O Parlamento Europeu rejeitou quatro propostas sobre operações de busca e salvamento no Mediterrâneo aos migrantes que procuram chegar à Europa. Na passada quinta-feira, a proposta original, apresentada pela Comissão das Liberdades Cívicas, foi chumbada, com 290 votos contra, 288 a favor e 36 abstenções. Precisaria de mais três votos para passar no Parlamento Europeu. Entre os votos contra, três portugueses: Nuno Melo, Álvaro Amaro e José Manuel Fernandes.
É este o contexto da crónica de Dulce Machado, professora há 20 anos no ensino básico, e cuja missão de voluntariado em Moria, Grécia, em agosto passado, fê-la dedicar-se à causa dos direitos humanos.
Carta sobre a Vergonha, por Dulce Machado
Vergonhoso. Que políticas são estas que não protegem os seres humanos? Como é que alguém pode chumbar propostas ou resoluções que tenham o objetivo de salvar vidas? Não há resposta nem desculpa possível.
Durante o meu trabalho nos Campos de Refugiados de Elefsina e de Moria, na Grécia, tive acesso às histórias das travessias, dos botes, do medo. Fiz questão de repetir o caminho, por terra, que muitos dos refugiados fazem para fugir à guerra. E é tremendo, meus senhores. Recordo cada uma dessas histórias de cor, mas, reconheço, nunca serei capaz de as reproduzir com fidelidade. Porque estaria sempre muito aquém da dor que assisti em ambos os campos de refugiados.
O que estas propostas no Parlamento chumbam são os botes minúsculos que trazem, dentro de si, vidas. Vidas que são atiradas à morte. Cada voto contra no Parlamento remeteu-me para o Cemitério dos Coletes, o cemitério onde estive em Lesbos, de barcos e corpos amontoados, sem nome.

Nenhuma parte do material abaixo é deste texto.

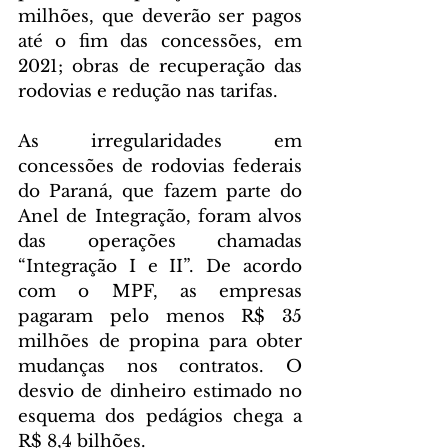
milhões, que deverão ser pagos 
até o fim das concessões, em 
2021; obras de recuperação das 
rodovias e redução nas tarifas.
As irregularidades em 
concessões de rodovias federais 
do Paraná, que fazem parte do 
Anel de Integração, foram alvos 
das operações chamadas 
“Integração I e II”. De acordo 
com o MPF, as empresas 
pagaram pelo menos R$ 35 
milhões de propina para obter 
mudanças nos contratos. O 
desvio de dinheiro estimado no 
esquema dos pedágios chega a 
R$ 8,4 bilhões.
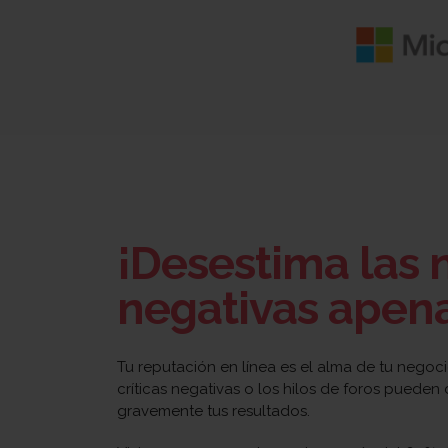
¡Desestima las n
negativas apena
Tu reputación en línea es el alma de tu negoci
críticas negativas o los hilos de foros pueden
gravemente tus resultados.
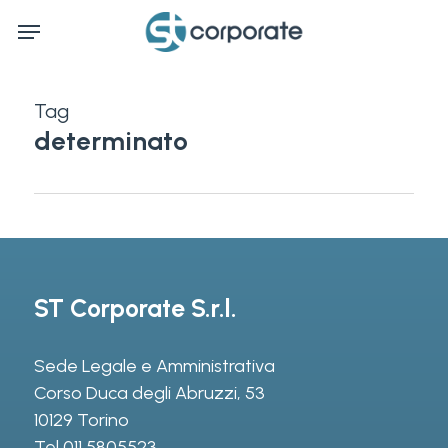
Skip
Menu
to
main
content
Tag
determinato
ST Corporate S.r.l.
Sede Legale e Amministrativa
Corso Duca degli Abruzzi, 53
10129 Torino
Tel
011 5805523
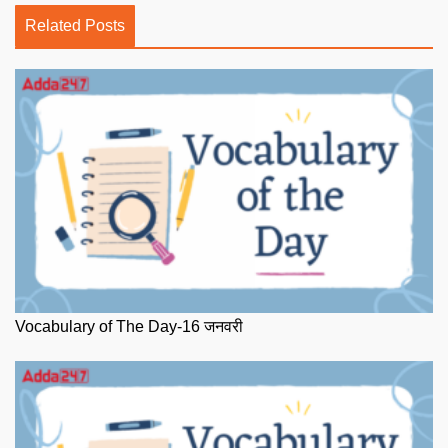
Related Posts
Vocabulary of The Day-16 जनवरी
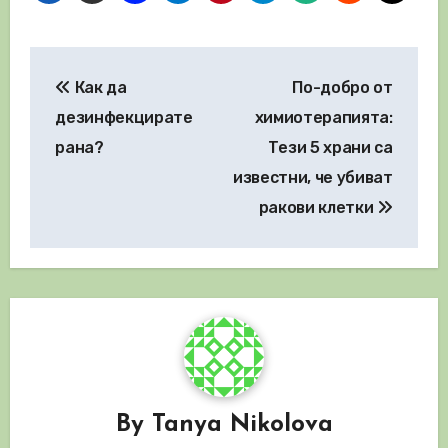
Навигация
Как да
По-добро от
дезинфекцирате
химиотерапията:
рана?
Тези 5 храни са
известни, че убиват
ракови клетки
By
Tanya Nikolova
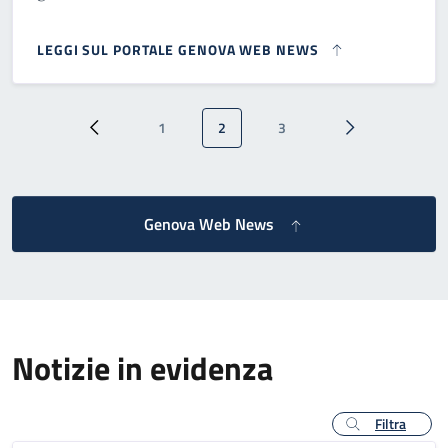
LEGGI SUL PORTALE GENOVA WEB NEWS
Paginazione
1
2
3
Pagina precedente
Pagina
Pagina attuale
Pagina
Pagina successi
Genova Web News
Notizie in evidenza
Filtra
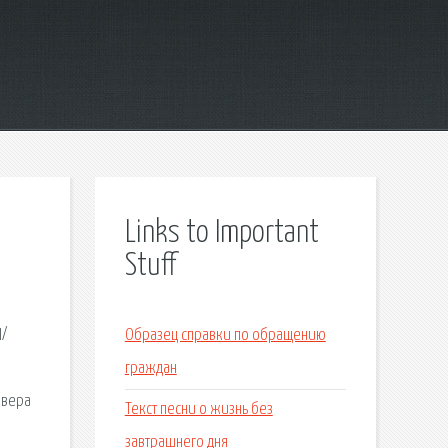
Links to Important
Stuff
I/
Образец справки по обращению
граждан
йвера
Текст песни о жизнь без
завтрашнего дня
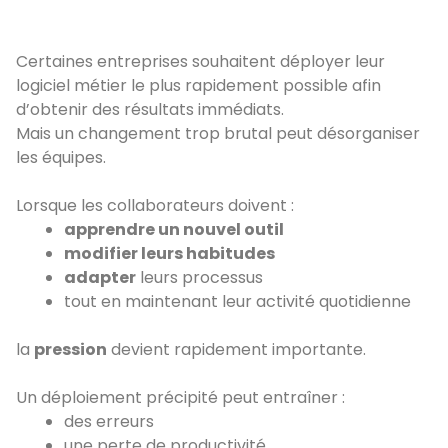
Certaines entreprises souhaitent déployer leur
logiciel métier le plus rapidement possible afin
d’obtenir des résultats immédiats.
Mais un changement trop brutal peut désorganiser
les équipes.
Lorsque les collaborateurs doivent :
apprendre un nouvel outil
modifier leurs habitudes
adapter
leurs processus
tout en maintenant leur activité quotidienne
la
pression
devient rapidement importante.
Un déploiement précipité peut entraîner :
des erreurs
une perte de productivité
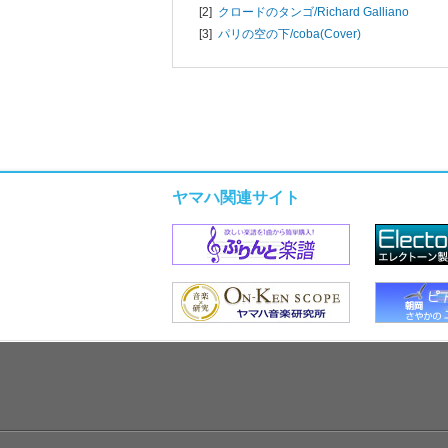
[2]
クロードのタンゴ/
Richard Galliano
[3]
パリの空の下/
coba(Cover)
ヤマハ関連サイト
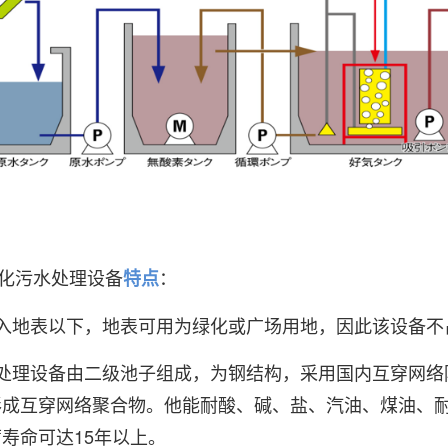
体化污水处理设备
：
特点
地表以下，地表可用为绿化或广场用地，因此该设备不
理设备由二级池子组成，为钢结构，采用国内互穿网络
形成互穿网络聚合物。他能耐酸、碱、盐、汽油、煤油、
寿命可达15年以上。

Cada voto contra no Parlamento é mais um colete no cemitério dos coletes. Com vista para um Mediterrâneo de sonhos perdidos, infâncias roubadas, lágrimas derramadas. Porque cada colete, não esqueçamos, foi uma vida.
Senhores deputados, senhores do Parlamento Europeu, até quando vão continuar a ignorar as vidas dos “outros” que são as nossas. Qual é o valor de uma vida? Meus senhores, que Europa solidária veta desumanamente propostas sobre a vida?